CONSIGNE A ::
D'après l'extrait fourni, en quelle année Lyon a-t-elle accueilli le siège mondial d'Interpol ?

Et si Interpol quittait Lyon pour les Emirats Arabes Unis ? Le sort du siège mondial en sursis

DECRYPTAGE. C'est "le" dossier à 50 millions qui agite la scène lyonnaise depuis quelques jours. Et qui se glisse plus largement jusqu'au Ministère de L'Intérieur. Car récemment, Gérald Darmanin est monté au créneau pour enjoindre Ville et Métropole de Lyon à participer au projet d'extension du siège mondial d'Interpol, sous peine que cet organisme ne quitte Lyon pour les Emirats Arabes Unis... Mais le dossier, qui rassemble désormais 750 agents, n'est pas si simple aux yeux des exécutifs écologistes.
En jeu : le titre de la capitale mondiale de la coopération policière, au centre d'une organisation rassemblant 194 membres au sein de sa commission permanente, 730 salariés sur place, et 7.000 visiteurs et experts de rang mondial chaque année (avant la pandémie).
En jeu : le titre de la "capitale mondiale" de la coopération policière, au centre d'une organisation rassemblant 194 membres au sein de sa commission permanente, 730 salariés sur place, et 7.000 visiteurs et experts de rang mondial chaque année (avant la pandémie). (Crédits : S.Borg)

Il s'agit de l'une des traditions lyonnaises, dont l'ancien exécutif de Gérard Collomb avait déjà eu l'occasion de se féliciter : car en plus de la police scientifique basée à Écully (depuis 111 ans), mais aussi l'École nationale des commissaires à Saint-Cyr-au-Mont-d'Or (depuis plus de 70 ans), la ville de Lyon avait accueilli dès 1989 le siège mondial d'Interpol. L'entité en charge de la coopération des polices à l'échelle mondiale avait en effet choisi finalement Lyon, au sein d'une compétition à l'époque déjà internationale, pour accueillir son QG.

Depuis sa création à Vienne en 1923, la France était plutôt en bonne position à ce sujet puisqu'elle avait accueilli le siège de cette organisation mondiale d'abord à Paris, puis à Saint-Cloud, avant que Lyon ne lui vole la vedette.

Mais d'ici quelques semaines, la présence de cette institution policière, qui regroupe 194 états membres au sein de sa commission permanente, pourrait bien être remis en question. C'est d'ailleurs le ministre de l'Intérieur, Gérald Darmanin, qui s'en est inquiété le premier, dans un courrier adressé le 26 octobre dernier aux collectivités locales.

Car après avoir conservé, dans ses cartons depuis 2015, un projet d'agrandissement destiné à accueillir ses 730 salariés (contre 250 en 1989), Interpol souhaitait passer à la vitesse supérieure et donner le coup d'envoi de la rénovation et l'extension de son siège.

Données enregistrées:
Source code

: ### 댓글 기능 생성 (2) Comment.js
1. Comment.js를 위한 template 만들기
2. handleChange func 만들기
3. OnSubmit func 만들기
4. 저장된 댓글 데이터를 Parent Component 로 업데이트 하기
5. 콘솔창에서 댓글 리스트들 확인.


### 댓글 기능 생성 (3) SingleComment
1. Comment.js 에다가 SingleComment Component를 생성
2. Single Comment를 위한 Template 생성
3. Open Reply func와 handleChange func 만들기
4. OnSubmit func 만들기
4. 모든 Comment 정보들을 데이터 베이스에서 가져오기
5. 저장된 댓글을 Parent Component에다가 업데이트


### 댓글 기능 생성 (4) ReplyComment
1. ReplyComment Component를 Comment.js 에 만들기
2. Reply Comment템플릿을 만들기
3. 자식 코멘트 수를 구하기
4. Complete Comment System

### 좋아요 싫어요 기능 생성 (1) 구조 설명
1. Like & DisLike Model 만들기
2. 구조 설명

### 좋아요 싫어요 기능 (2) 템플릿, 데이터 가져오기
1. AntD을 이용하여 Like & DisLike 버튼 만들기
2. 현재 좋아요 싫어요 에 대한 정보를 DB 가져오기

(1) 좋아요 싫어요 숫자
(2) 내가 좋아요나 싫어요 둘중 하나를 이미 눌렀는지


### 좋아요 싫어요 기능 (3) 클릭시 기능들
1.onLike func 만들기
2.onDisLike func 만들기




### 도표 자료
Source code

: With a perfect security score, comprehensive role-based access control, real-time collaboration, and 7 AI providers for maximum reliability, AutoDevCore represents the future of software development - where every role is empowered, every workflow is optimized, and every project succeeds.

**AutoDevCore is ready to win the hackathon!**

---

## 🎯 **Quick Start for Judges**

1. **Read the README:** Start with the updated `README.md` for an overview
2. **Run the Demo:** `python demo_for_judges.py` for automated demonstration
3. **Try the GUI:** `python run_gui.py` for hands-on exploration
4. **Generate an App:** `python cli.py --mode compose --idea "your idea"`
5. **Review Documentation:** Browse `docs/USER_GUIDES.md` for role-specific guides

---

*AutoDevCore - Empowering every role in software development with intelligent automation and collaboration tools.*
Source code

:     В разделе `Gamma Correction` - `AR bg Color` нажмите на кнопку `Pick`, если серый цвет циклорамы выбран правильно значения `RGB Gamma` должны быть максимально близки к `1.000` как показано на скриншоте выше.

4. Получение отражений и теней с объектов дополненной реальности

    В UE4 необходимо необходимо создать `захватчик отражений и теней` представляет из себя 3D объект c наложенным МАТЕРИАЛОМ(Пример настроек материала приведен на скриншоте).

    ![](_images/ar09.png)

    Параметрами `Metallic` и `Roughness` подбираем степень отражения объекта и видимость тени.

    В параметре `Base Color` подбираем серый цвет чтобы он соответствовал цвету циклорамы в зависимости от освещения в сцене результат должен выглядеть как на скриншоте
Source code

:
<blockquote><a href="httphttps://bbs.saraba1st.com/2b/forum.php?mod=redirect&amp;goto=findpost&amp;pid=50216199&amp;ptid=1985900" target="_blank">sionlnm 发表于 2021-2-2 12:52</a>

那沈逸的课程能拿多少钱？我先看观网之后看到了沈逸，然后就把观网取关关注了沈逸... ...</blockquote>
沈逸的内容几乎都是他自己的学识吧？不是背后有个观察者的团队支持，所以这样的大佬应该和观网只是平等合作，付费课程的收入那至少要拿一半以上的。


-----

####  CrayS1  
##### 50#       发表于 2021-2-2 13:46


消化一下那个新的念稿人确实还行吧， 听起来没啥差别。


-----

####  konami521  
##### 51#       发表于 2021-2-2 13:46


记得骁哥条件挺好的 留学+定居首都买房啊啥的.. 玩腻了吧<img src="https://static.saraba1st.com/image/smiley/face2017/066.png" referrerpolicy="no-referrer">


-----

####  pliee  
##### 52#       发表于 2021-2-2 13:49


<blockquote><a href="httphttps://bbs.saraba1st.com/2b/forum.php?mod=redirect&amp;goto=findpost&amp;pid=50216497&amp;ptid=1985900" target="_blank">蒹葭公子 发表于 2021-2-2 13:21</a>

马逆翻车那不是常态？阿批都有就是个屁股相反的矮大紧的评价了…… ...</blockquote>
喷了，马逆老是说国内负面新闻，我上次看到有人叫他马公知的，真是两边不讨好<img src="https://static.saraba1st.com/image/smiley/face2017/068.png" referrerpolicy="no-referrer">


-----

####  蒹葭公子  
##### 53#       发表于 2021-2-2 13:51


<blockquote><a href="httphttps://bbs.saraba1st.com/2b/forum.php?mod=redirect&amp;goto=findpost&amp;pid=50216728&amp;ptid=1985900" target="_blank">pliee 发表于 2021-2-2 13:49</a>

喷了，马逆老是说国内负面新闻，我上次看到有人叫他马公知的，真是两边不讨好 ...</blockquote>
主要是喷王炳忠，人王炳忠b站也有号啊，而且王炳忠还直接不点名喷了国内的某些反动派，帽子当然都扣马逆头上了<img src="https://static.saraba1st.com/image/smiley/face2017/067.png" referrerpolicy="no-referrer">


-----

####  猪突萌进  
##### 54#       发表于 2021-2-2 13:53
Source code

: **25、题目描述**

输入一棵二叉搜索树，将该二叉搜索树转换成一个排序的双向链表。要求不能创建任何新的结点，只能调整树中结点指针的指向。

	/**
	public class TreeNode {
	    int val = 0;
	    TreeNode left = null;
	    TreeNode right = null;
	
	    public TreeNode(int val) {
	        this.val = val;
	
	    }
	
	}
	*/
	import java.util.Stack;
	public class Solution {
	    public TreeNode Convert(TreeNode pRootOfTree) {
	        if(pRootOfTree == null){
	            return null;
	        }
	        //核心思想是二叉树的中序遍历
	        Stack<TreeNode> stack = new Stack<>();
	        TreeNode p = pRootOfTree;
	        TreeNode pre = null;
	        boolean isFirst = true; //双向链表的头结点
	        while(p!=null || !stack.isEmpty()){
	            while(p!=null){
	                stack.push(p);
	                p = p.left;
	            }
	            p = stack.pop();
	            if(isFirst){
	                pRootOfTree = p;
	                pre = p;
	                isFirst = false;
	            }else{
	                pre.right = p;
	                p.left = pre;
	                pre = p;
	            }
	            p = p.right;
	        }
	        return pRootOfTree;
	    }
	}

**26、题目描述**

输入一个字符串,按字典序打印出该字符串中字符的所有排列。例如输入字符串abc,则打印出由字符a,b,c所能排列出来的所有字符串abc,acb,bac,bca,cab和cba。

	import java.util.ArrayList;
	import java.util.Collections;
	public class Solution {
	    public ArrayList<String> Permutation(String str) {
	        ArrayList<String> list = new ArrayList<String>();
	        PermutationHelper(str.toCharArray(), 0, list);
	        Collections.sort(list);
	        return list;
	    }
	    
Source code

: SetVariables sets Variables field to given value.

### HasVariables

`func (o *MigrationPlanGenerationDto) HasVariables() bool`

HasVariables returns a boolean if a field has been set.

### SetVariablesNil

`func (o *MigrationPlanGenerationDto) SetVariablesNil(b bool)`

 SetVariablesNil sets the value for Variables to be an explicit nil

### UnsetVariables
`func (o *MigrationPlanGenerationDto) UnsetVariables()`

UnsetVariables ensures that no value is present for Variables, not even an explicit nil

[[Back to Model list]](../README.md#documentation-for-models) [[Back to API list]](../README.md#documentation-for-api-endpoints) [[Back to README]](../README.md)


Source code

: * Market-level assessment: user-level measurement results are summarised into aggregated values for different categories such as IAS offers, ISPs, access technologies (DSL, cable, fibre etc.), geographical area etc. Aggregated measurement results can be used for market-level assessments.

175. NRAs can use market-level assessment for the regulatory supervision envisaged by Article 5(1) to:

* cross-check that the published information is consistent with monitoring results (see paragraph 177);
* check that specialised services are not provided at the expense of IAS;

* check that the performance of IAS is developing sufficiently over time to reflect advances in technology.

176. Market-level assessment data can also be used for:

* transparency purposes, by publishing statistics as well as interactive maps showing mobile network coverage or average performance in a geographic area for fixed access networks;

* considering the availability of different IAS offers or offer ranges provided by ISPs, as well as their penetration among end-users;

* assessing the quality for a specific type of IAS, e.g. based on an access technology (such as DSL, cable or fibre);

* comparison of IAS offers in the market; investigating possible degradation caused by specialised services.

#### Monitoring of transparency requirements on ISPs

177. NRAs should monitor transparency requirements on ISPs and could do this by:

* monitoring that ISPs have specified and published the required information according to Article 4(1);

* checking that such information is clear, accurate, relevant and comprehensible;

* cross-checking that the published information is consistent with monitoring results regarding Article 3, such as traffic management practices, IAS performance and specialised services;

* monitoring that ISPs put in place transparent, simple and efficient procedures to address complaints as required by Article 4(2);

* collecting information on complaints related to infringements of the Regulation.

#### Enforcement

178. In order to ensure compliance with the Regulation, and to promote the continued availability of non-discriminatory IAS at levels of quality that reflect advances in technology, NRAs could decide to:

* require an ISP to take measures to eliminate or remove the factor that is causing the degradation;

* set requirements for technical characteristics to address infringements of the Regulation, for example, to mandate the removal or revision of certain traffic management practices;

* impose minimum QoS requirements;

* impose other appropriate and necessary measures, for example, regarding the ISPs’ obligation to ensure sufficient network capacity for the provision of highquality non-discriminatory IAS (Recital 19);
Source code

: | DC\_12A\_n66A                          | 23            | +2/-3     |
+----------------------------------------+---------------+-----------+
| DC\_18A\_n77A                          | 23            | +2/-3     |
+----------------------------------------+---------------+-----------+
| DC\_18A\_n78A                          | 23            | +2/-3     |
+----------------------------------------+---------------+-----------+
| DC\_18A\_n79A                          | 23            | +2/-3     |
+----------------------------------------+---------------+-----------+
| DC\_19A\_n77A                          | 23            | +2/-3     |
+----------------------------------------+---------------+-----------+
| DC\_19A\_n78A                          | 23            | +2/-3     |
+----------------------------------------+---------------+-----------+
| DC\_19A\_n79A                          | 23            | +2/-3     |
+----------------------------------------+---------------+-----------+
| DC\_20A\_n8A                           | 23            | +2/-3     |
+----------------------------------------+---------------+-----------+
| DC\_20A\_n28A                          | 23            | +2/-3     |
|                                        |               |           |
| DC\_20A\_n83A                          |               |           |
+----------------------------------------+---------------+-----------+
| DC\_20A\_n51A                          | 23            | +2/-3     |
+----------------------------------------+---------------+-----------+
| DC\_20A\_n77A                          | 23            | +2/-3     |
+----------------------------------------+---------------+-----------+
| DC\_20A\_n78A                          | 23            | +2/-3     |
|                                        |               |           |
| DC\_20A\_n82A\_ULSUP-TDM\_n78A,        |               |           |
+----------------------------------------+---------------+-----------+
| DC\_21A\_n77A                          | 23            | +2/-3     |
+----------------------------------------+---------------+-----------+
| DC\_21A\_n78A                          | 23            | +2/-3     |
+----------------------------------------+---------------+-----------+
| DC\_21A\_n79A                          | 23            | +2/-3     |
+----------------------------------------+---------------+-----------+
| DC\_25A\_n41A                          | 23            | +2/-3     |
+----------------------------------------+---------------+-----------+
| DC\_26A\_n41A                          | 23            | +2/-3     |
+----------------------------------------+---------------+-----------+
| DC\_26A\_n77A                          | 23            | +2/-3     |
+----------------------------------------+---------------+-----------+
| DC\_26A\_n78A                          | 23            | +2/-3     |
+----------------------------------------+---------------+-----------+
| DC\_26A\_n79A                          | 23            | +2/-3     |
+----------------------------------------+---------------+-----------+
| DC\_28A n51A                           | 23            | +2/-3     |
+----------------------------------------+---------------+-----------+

CONSIGNE B ::
Placez dans une liste JSON de chaînes les lignes des entrées situées entre celle qui contient "(o *MigrationPlanGenerationDto) SetVariablesNil(b" et celle qui contient "UnsetVariables ensures that", ces deux lignes comprises, s'il vous plaît. Mettez une chaîne par ligne et laissez de côté les lignes vides.

RÉPONSE A ::
En 1989.

RÉPONSE B ::
[
  "`func (o *MigrationPlanGenerationDto) SetVariablesNil(b bool)`",
  " SetVariablesNil sets the value for Variables to be an explicit nil",
  "### UnsetVariables",
  "`func (o *MigrationPlanGenerationDto) UnsetVariables()`",
  "UnsetVariables ensures that no value is present for Variables, not even an explicit nil"
]